Google is reminding users to go to its 2008 U.S. Voter Info site. Google unveiled the site Oct. 1, but it didn’t get a lot of coverage. I originally noted it here for eWEEK.
The site is very useful. I can remember at 18 having to ask my parents, somewhat ashamedly, how to go about voting and where. Those newly of voting age, or even adults in a new town, needn’t worry anymore.
The site helps citizens find where to cast their ballots from now until Election Day, and how to cast an absentee ballot. Google collected the information by working with election officials in the U.S., the League of Women Voters, the Pew Charitable Trusts and other organizations in the Voting Information Project.

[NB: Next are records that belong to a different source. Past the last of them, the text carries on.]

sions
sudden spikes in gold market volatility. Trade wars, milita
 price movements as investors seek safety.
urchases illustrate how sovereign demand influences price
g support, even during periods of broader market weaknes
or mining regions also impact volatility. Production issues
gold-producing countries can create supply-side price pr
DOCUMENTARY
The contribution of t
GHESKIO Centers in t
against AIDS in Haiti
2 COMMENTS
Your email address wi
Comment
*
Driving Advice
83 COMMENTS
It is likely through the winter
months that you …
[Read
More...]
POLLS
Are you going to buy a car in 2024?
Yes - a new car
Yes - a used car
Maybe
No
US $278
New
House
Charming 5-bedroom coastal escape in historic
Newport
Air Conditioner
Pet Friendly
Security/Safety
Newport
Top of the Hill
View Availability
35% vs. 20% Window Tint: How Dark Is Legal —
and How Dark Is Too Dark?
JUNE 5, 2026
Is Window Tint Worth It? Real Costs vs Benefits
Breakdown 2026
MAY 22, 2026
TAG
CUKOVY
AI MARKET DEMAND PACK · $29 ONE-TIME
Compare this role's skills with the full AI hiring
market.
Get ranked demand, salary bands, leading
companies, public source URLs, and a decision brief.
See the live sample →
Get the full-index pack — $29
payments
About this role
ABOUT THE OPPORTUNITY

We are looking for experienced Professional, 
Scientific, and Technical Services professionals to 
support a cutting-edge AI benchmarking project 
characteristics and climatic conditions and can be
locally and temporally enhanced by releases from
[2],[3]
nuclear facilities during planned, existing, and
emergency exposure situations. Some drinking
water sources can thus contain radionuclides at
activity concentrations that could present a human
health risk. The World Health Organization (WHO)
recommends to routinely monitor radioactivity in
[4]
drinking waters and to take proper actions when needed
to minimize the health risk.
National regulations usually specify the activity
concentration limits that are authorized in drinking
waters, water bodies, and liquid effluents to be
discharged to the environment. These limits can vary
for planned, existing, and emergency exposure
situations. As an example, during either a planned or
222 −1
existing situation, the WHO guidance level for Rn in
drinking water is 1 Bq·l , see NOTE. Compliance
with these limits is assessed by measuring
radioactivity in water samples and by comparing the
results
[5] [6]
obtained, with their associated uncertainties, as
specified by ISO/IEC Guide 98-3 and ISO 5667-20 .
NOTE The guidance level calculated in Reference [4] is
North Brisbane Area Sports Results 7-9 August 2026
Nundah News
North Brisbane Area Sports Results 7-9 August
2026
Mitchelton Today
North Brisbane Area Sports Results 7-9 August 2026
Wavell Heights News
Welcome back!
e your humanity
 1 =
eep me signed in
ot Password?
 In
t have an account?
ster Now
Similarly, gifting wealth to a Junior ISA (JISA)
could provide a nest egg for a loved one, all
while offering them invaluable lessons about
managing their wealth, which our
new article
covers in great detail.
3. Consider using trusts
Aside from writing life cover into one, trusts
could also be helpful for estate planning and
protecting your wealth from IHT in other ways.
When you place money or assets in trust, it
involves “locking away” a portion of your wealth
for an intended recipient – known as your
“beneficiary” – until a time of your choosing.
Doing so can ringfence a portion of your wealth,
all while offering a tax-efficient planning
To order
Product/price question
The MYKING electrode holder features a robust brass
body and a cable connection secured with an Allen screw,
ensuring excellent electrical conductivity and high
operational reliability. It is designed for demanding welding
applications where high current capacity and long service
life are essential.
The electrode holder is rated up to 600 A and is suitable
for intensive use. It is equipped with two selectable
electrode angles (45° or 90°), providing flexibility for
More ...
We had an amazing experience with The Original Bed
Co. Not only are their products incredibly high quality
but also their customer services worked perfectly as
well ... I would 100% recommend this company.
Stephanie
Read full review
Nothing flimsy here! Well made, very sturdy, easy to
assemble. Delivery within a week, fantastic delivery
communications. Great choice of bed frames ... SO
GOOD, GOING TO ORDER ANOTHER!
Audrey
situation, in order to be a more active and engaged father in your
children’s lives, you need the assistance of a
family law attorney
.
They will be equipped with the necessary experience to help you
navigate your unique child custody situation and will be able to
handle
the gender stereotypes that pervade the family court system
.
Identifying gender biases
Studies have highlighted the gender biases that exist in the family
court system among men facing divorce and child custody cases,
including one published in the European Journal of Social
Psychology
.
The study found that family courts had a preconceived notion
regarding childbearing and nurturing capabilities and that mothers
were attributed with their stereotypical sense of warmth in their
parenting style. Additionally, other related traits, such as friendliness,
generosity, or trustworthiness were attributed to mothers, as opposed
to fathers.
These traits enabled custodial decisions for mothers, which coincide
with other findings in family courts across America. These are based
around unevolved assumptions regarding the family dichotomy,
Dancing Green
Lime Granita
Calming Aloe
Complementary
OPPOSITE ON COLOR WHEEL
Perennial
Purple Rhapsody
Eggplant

Google is providing the same results for mobile phone users. So, in case you’re on the go and want to see the site via your BlackBerry, iPhone or perhaps even your brand-spanking-new G1, you can go to m.google.com/elections or search for the word “vote” with your address on Google Maps for Mobile.
One new thing Google previously didn’t announce is a new gadget that lets Web site owners extend Google’s voting information. The gadget is an embeddable search box. When users enter an address, they’ll receive complete voter information.
Google’s voting site is yet another example of how the search engine has become a Wal-Mart of information, with its spiders crawling and corralling data and content about anything and everything.
The more Google broadens its Web services reach, the more the long tail—the smaller sites looking to offer similar services—becomes marginalized, an idea explored by Nicholas Carr in his great post, “The Centripetal Web.”
I’ll be blogging on this concept more in the near future because I believe it marks a significant shift in the way the Web will work. Invariably, it recalls the question about Google: How much information control becomes too much?